Tuesday, June 25, 2013

Part 117 - At the Base of Mt. Shasta


This clip is from a newspaper article of the day that recounts the Marlboro experience:

Against the backdrop of wind-eroded red rocks in the desert outskirts of Moab, Utah, a bus the size of a jet airliner pulls to a stop in a cloud of dust.  Eighteen members of the Marlboro Adventure Team and an entourage of foreign journalists step off the bus.  The journalists are here to cover the company’s month-long, all-expenses-paid outdoors vacation in which four teams of handpicked participants will raft the Colorado River rapids, power their way up sand dunes by Jeep and race across the desert on motorcycles and ATVs in the name of high-powered adrenaline adventure — footage from which will be broadcast overseas in Marlboro ad campaigns and as promotion for the next year’s event.

In response to its rigorous international promotion campaign aimed at young adults, Philip Morris claims to receive nearly one million adventure team applications worldwide for its annual desert event.  After conducting telephone interviews and a boot-camp selection process meant to measure charisma and athletic ability, the cigarette maker whittles its final choices down to 100 men and women aged 18 to 25 — most of them nonsmokers — who come from countries with the highest smoking rates in the world.  (Washington)

By the 1970s, Marlboro was the leading cigarette brand in the world.  As a side note, four of the seven actors or characters who portrayed the iconic Marlboro Man have died from smoking-related diseases; the latest was Eric Lawson – January 2014.

Mount Shasta towered above the town with the same name.  It’s a stratovolcano, meaning its shape has been built up over time by eruptions of slow-moving lava flows down its steep-sided slopes, the last eruption being about a hundred years ago.
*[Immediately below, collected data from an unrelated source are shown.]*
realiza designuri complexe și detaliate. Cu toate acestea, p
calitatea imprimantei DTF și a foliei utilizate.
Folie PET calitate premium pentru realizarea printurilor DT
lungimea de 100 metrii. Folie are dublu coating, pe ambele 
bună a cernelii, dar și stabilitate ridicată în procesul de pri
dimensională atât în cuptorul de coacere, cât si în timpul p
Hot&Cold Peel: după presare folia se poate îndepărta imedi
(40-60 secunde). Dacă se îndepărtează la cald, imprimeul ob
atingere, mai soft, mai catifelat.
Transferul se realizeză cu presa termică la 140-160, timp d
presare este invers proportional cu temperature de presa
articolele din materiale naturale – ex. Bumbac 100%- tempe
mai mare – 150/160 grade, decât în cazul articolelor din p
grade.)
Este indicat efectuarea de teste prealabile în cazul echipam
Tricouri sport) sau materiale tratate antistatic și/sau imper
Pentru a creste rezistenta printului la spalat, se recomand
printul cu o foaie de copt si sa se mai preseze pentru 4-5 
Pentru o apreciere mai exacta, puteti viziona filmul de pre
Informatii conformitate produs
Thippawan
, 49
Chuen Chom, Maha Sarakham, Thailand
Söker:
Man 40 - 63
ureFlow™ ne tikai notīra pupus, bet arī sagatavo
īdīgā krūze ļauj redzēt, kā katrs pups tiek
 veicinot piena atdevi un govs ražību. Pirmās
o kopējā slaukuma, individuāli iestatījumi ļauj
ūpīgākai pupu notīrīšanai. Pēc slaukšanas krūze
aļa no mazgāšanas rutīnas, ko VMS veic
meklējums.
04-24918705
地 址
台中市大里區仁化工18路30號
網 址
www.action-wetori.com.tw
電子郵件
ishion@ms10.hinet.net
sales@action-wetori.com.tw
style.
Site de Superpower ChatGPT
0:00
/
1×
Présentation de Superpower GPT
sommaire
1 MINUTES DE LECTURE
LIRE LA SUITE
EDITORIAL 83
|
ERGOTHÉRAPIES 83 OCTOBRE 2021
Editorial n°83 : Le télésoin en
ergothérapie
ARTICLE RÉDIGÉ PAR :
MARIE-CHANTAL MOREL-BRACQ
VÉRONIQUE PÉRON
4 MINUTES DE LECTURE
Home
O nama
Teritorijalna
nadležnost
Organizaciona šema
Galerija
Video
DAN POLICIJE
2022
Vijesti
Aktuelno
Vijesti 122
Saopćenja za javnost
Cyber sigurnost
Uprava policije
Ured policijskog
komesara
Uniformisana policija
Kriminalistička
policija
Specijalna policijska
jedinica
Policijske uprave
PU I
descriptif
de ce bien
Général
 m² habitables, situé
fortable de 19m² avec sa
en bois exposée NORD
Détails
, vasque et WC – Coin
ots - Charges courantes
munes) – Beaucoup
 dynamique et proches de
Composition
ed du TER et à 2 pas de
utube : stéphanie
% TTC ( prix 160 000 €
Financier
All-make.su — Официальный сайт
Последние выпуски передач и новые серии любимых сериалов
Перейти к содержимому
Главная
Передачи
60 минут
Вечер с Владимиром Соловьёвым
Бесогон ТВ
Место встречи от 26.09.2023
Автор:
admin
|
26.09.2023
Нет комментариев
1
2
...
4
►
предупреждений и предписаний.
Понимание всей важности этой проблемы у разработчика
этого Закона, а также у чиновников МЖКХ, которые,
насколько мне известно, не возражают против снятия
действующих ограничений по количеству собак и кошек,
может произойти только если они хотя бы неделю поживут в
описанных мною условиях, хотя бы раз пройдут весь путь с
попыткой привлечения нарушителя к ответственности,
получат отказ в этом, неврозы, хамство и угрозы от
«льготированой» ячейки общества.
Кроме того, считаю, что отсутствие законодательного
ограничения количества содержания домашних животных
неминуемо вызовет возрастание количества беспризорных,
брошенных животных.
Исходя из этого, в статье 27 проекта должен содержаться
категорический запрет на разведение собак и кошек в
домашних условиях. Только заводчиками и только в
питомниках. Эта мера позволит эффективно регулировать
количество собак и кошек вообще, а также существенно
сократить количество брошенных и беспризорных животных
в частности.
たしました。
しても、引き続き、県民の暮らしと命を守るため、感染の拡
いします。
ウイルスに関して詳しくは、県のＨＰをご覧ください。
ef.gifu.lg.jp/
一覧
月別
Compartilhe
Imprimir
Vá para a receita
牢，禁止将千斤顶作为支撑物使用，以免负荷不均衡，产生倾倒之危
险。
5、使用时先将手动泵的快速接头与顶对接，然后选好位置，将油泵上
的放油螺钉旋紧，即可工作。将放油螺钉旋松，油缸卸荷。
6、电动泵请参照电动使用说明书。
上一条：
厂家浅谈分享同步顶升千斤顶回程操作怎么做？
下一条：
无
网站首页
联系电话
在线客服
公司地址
With my pack deposited in the room and a bit of daylight still lingering in the sky, I ventured forth into the town to see what I could discover.  Foremost on my short list of to-do items was to find a grocery store and a Laundromat.  I was successful with both items and returned to my room with snacks for later in the evening and to make a quick change into rain gear so I could do laundry at the coin-operated Laundromat just down the street.  On my way back from the Laundromat with clothes that were still damp (I didn’t want to spend the money for the dryer), I met the German couple from Berlin – Biers and Ranch, and the Japanese hiker, Yashinka, who were also staying at the Travel Inn.